Growth in private investments has remained weak primarily due to concerns related to demand, credit and regulatory challenges. Capacity utilisation rates in most industries continue to be around 70%-72%. Unless these reach optimal levels of 78-80%, fresh investments will not materialise. While overall consumption in the country has been picking up, it is ironical that domestic sales in several sectors have not benefited as much. The reason is a rapid surge in imports that has affected market shares of domestic enterprises.
The skewed balance towards imports needs to be corrected to encourage fresh investments by domestic companies. This requires a complete review of existing FTAs to ensure effective market access for Indian companies. The incidences of inverted duty structure should be corrected to provide a level playing field to domestic industry.
On the credit front, Indian industry is saddled with higher cost of finance. As per FICCI’s latest Business Confidence Survey, average lending rate by banks as reported by firms currently stands at 12%. Higher interest cost is not only a dampener for large corporate houses but also for SMEs.
While there has been considerable action to improve the financial health of the banking industry (especially with the amendment of Banking Regulation Act and setting up of Insolvency and Bankruptcy Code), there is also a need for development finance institutions to cater to the long-term funding requirements for sectors like infrastructure.
Further, a cut of at least 100 basis points in policy and lending rates is also desired to propel demand for interest-sensitive sectors such as consumer durables, auto and housing.

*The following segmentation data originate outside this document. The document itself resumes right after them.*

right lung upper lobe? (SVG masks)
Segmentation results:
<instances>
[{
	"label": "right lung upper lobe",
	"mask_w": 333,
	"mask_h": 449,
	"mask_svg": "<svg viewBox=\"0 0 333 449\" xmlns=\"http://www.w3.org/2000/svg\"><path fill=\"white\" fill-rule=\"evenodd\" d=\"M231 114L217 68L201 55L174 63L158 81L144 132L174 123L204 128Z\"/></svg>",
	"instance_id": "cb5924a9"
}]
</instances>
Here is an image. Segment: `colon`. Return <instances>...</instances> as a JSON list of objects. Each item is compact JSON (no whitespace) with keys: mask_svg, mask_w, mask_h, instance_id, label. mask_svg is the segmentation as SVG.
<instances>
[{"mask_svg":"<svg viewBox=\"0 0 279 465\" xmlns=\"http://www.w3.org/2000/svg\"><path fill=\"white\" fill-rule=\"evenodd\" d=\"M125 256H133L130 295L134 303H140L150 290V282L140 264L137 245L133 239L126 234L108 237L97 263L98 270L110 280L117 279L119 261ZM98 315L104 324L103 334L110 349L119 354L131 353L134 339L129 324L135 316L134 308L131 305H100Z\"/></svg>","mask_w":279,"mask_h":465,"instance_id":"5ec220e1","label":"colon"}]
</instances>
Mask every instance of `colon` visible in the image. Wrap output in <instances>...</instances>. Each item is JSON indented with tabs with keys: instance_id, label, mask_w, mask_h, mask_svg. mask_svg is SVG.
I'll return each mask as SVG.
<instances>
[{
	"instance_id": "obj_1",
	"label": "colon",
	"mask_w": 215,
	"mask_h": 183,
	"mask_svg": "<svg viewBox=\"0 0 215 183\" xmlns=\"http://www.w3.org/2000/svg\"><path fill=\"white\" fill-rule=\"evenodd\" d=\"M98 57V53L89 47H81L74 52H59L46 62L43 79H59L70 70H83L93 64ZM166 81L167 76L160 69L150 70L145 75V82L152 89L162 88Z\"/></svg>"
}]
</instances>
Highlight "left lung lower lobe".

Now that the government has announced a major recapitalisation plan to the tune of Rs 2.11 lakh crore for public sector banks, we are hopeful that going ahead the credit cycle will strengthen alongside lowering of lending rates.
To promote the culture of entrepreneurship, there is a need to remove fear psychosis among entrepreneurs by strengthening the trust between the industry and banking sector as also with bureaucracy. The government should consider amendment of the provisions of Prevention of Corruption Act that hinder the decision making ability of the bureaucracy, who are key in implementing the national development agenda.

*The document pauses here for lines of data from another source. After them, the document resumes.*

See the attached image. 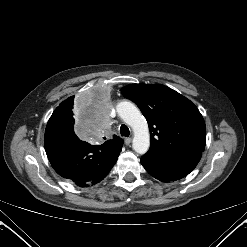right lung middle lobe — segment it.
I'll list each match as a JSON object with an SVG mask.
<instances>
[{
  "label": "right lung middle lobe",
  "instance_id": "1",
  "mask_svg": "<svg viewBox=\"0 0 247 247\" xmlns=\"http://www.w3.org/2000/svg\"><path fill=\"white\" fill-rule=\"evenodd\" d=\"M72 105L62 108L57 112H53L54 116L50 118L49 121H51L52 123L61 124V125H64V126H67L73 129L75 120L72 116Z\"/></svg>",
  "mask_w": 247,
  "mask_h": 247
}]
</instances>
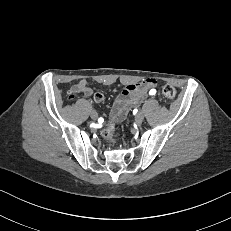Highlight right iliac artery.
Masks as SVG:
<instances>
[{"mask_svg": "<svg viewBox=\"0 0 231 231\" xmlns=\"http://www.w3.org/2000/svg\"><path fill=\"white\" fill-rule=\"evenodd\" d=\"M103 121H104L103 118H99V119H98V122H99V123H102Z\"/></svg>", "mask_w": 231, "mask_h": 231, "instance_id": "right-iliac-artery-1", "label": "right iliac artery"}]
</instances>
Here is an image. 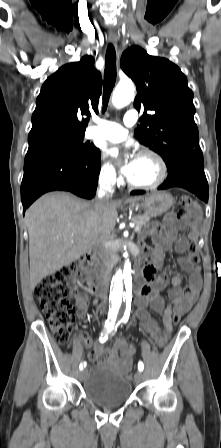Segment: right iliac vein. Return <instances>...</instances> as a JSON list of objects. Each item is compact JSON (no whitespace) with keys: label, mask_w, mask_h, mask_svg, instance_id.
Returning <instances> with one entry per match:
<instances>
[{"label":"right iliac vein","mask_w":221,"mask_h":448,"mask_svg":"<svg viewBox=\"0 0 221 448\" xmlns=\"http://www.w3.org/2000/svg\"><path fill=\"white\" fill-rule=\"evenodd\" d=\"M85 374H86V369H82L78 374L79 379L82 380L84 378Z\"/></svg>","instance_id":"obj_1"}]
</instances>
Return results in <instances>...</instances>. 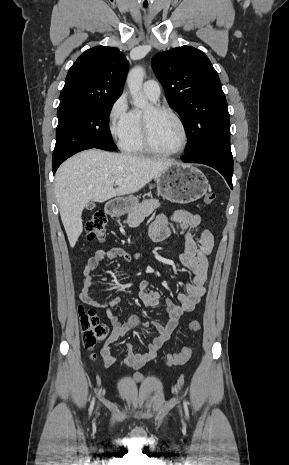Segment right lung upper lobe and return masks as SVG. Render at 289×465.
I'll return each mask as SVG.
<instances>
[{
	"label": "right lung upper lobe",
	"mask_w": 289,
	"mask_h": 465,
	"mask_svg": "<svg viewBox=\"0 0 289 465\" xmlns=\"http://www.w3.org/2000/svg\"><path fill=\"white\" fill-rule=\"evenodd\" d=\"M127 65L124 54L116 48L88 49L69 69L58 109L118 99L123 91Z\"/></svg>",
	"instance_id": "obj_1"
}]
</instances>
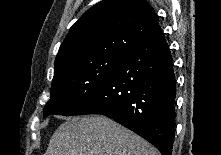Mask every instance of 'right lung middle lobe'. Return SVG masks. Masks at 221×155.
<instances>
[{
	"mask_svg": "<svg viewBox=\"0 0 221 155\" xmlns=\"http://www.w3.org/2000/svg\"><path fill=\"white\" fill-rule=\"evenodd\" d=\"M125 54L106 53L76 60L54 73L50 100L44 107L49 114L77 115L105 84Z\"/></svg>",
	"mask_w": 221,
	"mask_h": 155,
	"instance_id": "right-lung-middle-lobe-1",
	"label": "right lung middle lobe"
}]
</instances>
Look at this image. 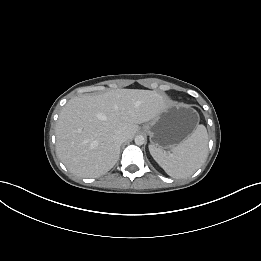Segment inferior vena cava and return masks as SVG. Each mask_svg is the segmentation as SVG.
<instances>
[{
    "label": "inferior vena cava",
    "instance_id": "obj_1",
    "mask_svg": "<svg viewBox=\"0 0 261 261\" xmlns=\"http://www.w3.org/2000/svg\"><path fill=\"white\" fill-rule=\"evenodd\" d=\"M114 139L117 143L122 144L127 140V137L125 133L118 131L114 134Z\"/></svg>",
    "mask_w": 261,
    "mask_h": 261
}]
</instances>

Further, in several sectors such as telecom, pharma, power, automotive and agribusiness, there have been far-reaching regulatory changes that have impacted or could impact the performance of these sectors. While entrepreneurs are game for business risk, they seek certainty in policy and regulations. Today, reviving investor confidence should be a priority. The development benefits of policy interventions aimed at reviving investor sentiment need to be clearly spelled out, especially in terms of employment generation outcomes.